J.P. Morgan (JPM) published a report entitled "Internet" on January 13, 2012. The report isn't publicly available, but we will summarize its main points. In the report, Doug Anmuth, Kaizad Gotla, Shelby Taffer, and Bo Nam indicated a positive view on the Internet sector. The analysts are of the opinion that the "internet economy will be driven by strong secular growth, increased online accessibility via mobile devices and tablets, and emerging online trends". J.P. Morgan has identified several key internet industry themes, such as an increase in platform wars, the convergence of online and offline shopping, and a growth in display advertising. Here are J.P. Morgan's top internet stocks:
Google (GOOG) maintains an index of websites and other online content for users, advertisers, and Google network members, as well as other content providers. J.P. Morgan has given the company an Overweight rating. Google's investments in core search and newer initiatives are expected to pay off, according to J.P. Morgan. The company's new management seems to be focusing on product innovation along with improvements in speed within the company.
In a bullish case, J.P. Morgan is of the opinion that Google may achieve a compounded annual growth rate of 25% in its net revenues, and 21% in its earnings per share between 2010 and 2013. Shares of Google are currently trading around $627 per share and are expected to go north of $730 per share by the end of 2012. Stephen Mandel's Lone Pine Capital had nearly $500 million in Google at the end of September.
Amazon (AMZN) operates as an online retailer on a global scale. It has been given an Overweight rating by J.P. Morgan due to its investments that are expected to build shares and drive top line growth. J.P. Morgan expects the company's short term profits to be affected by these investments. Amazon's strategy of adding extra features to Prime and bundling it with the Kindle Fire are expected to pay off.
The company's Web Service offering is leading the utility cloud computing segment, and J.P. Morgan expects a margin expansion in a bullish scenario. Shares of Amazon are currently trading around $180 per share and are expected to go north of $235 by the end of 2012. Ken Fisher's Fisher Asset Management had more than $500 million invested in AMZN at the end of the third quarter.
Priceline (PCLN) operates as an online travel company. It has been given an Overweight rating by J.P. Morgan due to its position in the online travel space. J.P. Morgan expects Priceline to increase its market share both in the U.S. and abroad. Priceline is also expected to continue increasing its margin with its shift towards international and a better leverage in the emerging markets. Shares of the company are currently trading at $492.50, and are expected to reach a price target of $672, indicating a potential upside of 36%. Jim Simons' Renaissance Technologies had more than $200 million in PCLN at the end of September.
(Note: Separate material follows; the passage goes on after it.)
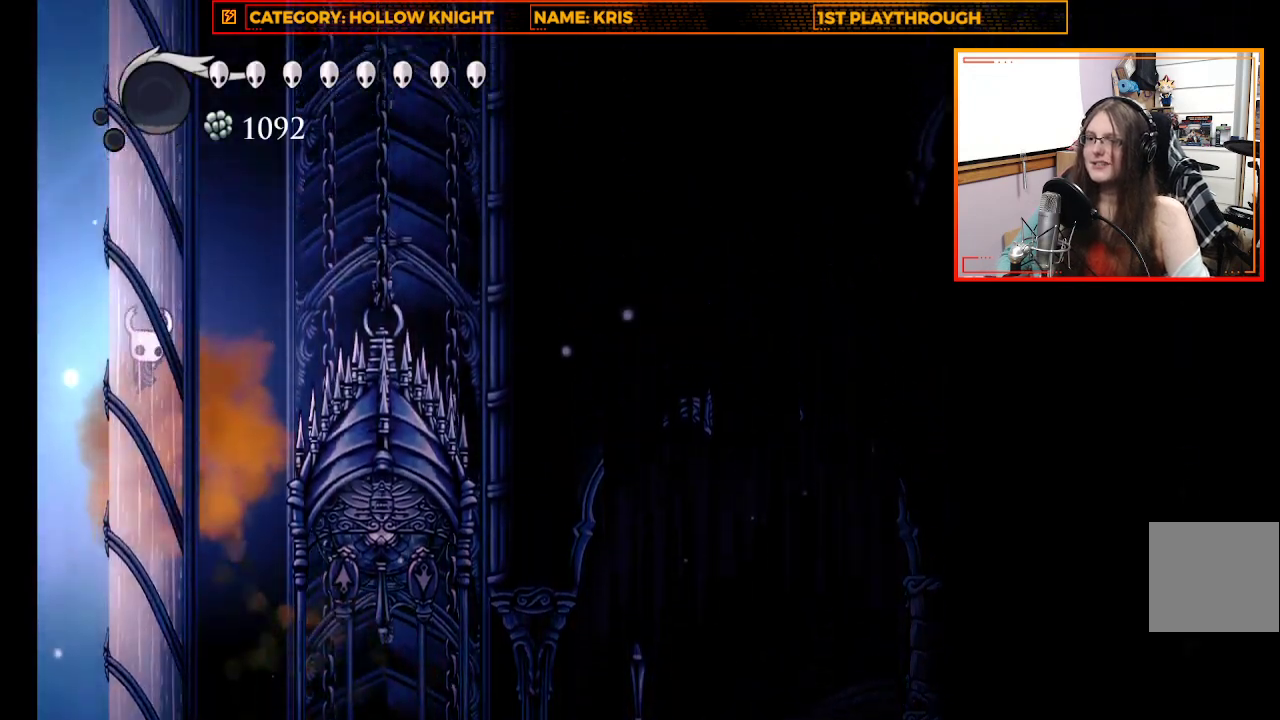
{"buttons": ["A"], "left_stick": "up-left", "right_stick": "center", "events": [[33, "A", "down"], [233, "A", "up"], [367, "A", "down"]]}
LinkedIn (LNKD) is an online professional network that allows its members to create, manage, and share their professional identity. It has been given an Overweight rating by J.P. Morgan due to the company's increased penetration in the corporate sector. Also, LinkedIn has a rapidly increasing member engagement, which is expected to show strong results in the coming years. Its shares are currently trading at $70 per share, and are expected to reach a price target of $84 by the end of 2012.
Pandora (P) operates as an internet radio company in the U.S. It has been given an Overweight rating by J.P. Morgan, as they believe that Pandora is likely to take share of the U.S. online display, mobile, and radio ad markets. This will represent an opportunity of approximately $37 billion by 2014. J.P. Morgan expects Pandora to continue to increase its market share and improve its ability to monetize mobile hours. Also, as listener hours moderate, Pandora's margin is expected to improve. Shares of the company are currently trading at $12 per share, and are expected to reach a price target of $22, indicating a potential upside of 83%.
HomeAway (AWAY) operates as an online marketplace for the vacation rental industry. It has been given an Overweight rating by J.P. Morgan. It is the largest player in the online vacation rental market with a highly transparent subscription-based model.
J.P. Morgan expects a compounded annual growth rate of 23% in revenues and 28% in the company's EBITDA between 2011 and 2014. It also has a recurring revenue business with high visibility. Shares of the company are currently trading at $24.3, and are expected to reach a price target of $35 per share.
ReachLocal (RLOC) is a provider of online marketing and reporting solutions for small and medium-sized businesses. It has been given an Overweight rating by J.P. Morgan due to its position in the local online ad market. With IMC productivity, an increased penetration of new products and a scale in underclassmen expense, the company is looking to expand its margins and increase productivity. Shares of the company are currently trading at $7, and are expected to go north of $12 per share.